[Segmentation data]
────
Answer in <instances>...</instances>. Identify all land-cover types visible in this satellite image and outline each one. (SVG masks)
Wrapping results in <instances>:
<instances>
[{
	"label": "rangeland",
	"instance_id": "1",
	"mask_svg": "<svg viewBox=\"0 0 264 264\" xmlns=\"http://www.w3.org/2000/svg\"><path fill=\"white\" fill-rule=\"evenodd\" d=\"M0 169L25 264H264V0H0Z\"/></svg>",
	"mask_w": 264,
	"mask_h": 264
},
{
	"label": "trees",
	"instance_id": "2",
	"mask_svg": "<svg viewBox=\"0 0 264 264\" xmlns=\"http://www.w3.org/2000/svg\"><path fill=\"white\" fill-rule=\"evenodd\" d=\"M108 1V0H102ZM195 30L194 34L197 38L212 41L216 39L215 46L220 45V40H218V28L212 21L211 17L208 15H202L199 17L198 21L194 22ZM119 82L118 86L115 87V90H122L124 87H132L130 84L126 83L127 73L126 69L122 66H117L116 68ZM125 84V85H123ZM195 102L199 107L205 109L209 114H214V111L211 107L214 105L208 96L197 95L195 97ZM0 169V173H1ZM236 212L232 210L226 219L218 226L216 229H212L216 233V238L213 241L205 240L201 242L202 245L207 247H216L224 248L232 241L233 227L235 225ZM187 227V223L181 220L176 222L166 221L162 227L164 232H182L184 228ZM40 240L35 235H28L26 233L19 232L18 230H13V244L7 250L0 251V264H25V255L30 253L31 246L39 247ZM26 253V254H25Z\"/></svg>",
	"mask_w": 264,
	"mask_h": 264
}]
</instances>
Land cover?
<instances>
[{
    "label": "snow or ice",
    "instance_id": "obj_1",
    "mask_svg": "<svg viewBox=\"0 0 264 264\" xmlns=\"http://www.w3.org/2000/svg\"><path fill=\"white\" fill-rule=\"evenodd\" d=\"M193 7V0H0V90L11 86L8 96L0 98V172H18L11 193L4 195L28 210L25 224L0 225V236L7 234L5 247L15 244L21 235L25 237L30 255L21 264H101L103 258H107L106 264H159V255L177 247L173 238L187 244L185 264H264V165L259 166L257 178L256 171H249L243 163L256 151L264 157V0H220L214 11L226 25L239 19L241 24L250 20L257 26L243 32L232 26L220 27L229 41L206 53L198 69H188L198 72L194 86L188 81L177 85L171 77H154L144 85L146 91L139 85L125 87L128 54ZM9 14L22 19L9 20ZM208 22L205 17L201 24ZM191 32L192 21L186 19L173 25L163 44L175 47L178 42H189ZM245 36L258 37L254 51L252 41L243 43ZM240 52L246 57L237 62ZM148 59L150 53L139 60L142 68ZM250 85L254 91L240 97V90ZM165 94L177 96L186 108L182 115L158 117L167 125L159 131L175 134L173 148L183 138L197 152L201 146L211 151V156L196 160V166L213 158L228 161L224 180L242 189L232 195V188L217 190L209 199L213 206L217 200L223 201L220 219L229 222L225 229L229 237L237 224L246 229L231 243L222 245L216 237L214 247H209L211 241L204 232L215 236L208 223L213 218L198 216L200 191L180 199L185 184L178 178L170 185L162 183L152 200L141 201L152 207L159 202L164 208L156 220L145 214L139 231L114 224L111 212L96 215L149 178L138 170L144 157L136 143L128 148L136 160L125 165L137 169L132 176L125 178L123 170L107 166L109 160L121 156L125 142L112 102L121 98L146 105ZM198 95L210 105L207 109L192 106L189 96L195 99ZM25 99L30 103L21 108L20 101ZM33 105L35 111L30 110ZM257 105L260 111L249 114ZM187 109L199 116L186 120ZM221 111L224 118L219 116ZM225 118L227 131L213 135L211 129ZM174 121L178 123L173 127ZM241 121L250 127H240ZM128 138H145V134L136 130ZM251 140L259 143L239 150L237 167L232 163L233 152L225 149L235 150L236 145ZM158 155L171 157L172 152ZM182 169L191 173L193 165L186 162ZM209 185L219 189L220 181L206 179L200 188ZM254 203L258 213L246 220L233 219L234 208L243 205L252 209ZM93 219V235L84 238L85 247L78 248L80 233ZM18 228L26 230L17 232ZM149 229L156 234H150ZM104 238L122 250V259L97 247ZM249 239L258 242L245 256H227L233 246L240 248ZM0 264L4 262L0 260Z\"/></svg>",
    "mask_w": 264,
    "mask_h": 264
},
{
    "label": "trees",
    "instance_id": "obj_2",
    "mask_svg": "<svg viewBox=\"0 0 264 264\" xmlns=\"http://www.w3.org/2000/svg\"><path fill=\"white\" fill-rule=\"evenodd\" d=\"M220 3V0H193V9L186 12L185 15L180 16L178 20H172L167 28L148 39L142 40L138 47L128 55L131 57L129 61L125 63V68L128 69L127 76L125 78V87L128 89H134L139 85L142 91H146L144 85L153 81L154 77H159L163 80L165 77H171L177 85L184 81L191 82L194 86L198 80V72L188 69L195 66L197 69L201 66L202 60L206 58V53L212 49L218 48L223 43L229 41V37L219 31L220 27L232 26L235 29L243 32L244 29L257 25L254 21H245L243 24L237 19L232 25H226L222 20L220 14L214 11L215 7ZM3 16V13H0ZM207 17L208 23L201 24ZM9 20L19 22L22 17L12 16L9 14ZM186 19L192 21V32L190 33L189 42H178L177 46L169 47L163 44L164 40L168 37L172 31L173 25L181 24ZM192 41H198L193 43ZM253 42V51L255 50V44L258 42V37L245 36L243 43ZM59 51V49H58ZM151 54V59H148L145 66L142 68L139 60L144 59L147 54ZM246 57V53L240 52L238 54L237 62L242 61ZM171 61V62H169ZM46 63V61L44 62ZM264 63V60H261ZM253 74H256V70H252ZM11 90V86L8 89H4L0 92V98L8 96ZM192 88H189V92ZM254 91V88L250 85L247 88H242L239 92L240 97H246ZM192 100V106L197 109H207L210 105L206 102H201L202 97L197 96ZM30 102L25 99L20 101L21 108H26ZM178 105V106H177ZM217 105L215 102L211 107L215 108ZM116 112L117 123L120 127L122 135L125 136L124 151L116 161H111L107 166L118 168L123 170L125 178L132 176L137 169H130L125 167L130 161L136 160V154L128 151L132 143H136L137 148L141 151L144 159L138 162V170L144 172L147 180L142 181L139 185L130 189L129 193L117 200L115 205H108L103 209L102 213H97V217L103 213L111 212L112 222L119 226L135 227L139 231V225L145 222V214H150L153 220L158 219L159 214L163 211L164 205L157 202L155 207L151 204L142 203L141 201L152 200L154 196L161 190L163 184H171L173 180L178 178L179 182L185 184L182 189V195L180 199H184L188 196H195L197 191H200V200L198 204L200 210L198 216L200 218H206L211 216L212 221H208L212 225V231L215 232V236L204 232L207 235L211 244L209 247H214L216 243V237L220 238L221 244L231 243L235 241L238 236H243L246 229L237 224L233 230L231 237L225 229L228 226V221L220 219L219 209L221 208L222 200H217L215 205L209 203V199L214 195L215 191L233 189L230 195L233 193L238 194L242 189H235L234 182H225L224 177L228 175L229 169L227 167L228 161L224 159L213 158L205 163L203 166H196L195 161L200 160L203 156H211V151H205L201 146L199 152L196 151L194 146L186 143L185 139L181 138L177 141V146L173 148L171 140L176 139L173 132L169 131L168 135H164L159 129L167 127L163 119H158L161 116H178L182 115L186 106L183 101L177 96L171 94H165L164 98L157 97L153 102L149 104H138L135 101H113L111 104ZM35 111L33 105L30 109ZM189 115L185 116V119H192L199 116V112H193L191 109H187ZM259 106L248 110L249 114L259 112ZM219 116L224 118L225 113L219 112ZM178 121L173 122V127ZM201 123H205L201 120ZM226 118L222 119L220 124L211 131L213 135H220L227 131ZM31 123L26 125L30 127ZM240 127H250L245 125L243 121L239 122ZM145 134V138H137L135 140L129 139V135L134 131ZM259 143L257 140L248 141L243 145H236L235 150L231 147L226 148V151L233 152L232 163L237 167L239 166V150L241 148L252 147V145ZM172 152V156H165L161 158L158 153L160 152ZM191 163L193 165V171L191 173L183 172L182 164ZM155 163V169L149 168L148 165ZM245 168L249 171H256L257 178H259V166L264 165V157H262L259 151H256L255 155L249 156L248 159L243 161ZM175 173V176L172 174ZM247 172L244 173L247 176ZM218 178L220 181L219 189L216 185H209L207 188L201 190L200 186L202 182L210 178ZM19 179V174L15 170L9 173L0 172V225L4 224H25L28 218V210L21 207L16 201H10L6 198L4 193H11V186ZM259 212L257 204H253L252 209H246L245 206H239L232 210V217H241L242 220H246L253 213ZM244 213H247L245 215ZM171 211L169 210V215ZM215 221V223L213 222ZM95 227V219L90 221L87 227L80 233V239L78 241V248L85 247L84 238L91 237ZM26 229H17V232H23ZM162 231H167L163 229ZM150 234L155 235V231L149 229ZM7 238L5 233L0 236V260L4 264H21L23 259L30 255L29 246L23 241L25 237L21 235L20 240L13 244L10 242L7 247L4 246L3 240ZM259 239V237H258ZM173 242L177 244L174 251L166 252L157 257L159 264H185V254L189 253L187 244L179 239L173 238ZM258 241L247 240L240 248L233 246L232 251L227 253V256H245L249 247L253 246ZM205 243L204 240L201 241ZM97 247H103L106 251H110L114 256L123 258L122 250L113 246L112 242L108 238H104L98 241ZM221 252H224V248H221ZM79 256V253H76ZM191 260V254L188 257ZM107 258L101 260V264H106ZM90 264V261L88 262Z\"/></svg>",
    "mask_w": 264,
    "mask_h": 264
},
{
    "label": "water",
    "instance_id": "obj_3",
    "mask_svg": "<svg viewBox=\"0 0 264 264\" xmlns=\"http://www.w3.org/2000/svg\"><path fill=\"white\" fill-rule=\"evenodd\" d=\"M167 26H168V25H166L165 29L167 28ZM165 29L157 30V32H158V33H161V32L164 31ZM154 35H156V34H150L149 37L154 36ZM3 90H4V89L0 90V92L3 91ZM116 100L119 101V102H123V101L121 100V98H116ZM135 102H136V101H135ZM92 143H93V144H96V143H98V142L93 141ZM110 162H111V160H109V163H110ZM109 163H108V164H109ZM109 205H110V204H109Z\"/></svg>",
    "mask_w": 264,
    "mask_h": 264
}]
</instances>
────
| Task objective |
Identify every line in the listing above that contains the string "label" with matching case, and copy each such line.

| Result of the exercise |
	"label": "rangeland",
	"label": "trees",
    "label": "snow or ice",
    "label": "trees",
    "label": "water",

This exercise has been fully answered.